## Data provided
-*-

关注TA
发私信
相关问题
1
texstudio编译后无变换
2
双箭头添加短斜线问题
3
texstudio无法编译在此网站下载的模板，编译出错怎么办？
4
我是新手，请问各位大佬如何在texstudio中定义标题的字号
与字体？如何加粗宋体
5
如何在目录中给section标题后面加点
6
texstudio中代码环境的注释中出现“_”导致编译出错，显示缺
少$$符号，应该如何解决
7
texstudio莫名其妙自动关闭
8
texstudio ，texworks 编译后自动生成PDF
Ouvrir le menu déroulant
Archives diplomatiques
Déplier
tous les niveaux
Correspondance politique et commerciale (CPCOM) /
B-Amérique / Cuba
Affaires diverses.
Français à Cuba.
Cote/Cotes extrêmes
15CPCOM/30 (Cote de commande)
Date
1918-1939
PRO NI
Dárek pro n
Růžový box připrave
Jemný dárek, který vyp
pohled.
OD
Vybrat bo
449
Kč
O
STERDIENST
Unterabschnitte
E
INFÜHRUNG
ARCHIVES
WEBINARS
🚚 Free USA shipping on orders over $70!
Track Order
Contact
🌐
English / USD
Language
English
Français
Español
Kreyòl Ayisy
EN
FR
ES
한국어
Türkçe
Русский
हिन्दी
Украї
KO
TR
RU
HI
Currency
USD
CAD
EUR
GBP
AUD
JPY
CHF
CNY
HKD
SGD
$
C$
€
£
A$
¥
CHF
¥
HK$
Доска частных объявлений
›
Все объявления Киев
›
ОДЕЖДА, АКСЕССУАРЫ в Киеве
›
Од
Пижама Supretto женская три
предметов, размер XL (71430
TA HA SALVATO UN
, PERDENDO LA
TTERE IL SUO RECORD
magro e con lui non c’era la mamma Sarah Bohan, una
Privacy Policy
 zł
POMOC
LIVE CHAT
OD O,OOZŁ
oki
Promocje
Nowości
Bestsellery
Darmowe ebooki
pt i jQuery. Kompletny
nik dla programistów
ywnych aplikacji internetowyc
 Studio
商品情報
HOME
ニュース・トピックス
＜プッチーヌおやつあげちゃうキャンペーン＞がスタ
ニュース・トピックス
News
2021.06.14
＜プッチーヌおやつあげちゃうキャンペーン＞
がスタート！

-*-

Produce verbatim the lines starting at the one with "Correspondance politique et" and ending at the last line of the material, both ends included. Add no other line.

## Written solution
Correspondance politique et commerciale (CPCOM) /
B-Amérique / Cuba
Affaires diverses.
Français à Cuba.
Cote/Cotes extrêmes
15CPCOM/30 (Cote de commande)
Date
1918-1939
PRO NI
Dárek pro n
Růžový box připrave
Jemný dárek, který vyp
pohled.
OD
Vybrat bo
449
Kč
O
STERDIENST
Unterabschnitte
E
INFÜHRUNG
ARCHIVES
WEBINARS
🚚 Free USA shipping on orders over $70!
Track Order
Contact
🌐
English / USD
Language
English
Français
Español
Kreyòl Ayisy
EN
FR
ES
한국어
Türkçe
Русский
हिन्दी
Украї
KO
TR
RU
HI
Currency
USD
CAD
EUR
GBP
AUD
JPY
CHF
CNY
HKD
SGD
$
C$
€
£
A$
¥
CHF
¥
HK$
Доска частных объявлений
›
Все объявления Киев
›
ОДЕЖДА, АКСЕССУАРЫ в Киеве
›
Од
Пижама Supretto женская три
предметов, размер XL (71430
TA HA SALVATO UN
, PERDENDO LA
TTERE IL SUO RECORD
magro e con lui non c’era la mamma Sarah Bohan, una
Privacy Policy
 zł
POMOC
LIVE CHAT
OD O,OOZŁ
oki
Promocje
Nowości
Bestsellery
Darmowe ebooki
pt i jQuery. Kompletny
nik dla programistów
ywnych aplikacji internetowyc
 Studio
商品情報
HOME
ニュース・トピックス
＜プッチーヌおやつあげちゃうキャンペーン＞がスタ
ニュース・トピックス
News
2021.06.14
＜プッチーヌおやつあげちゃうキャンペーン＞
がスタート！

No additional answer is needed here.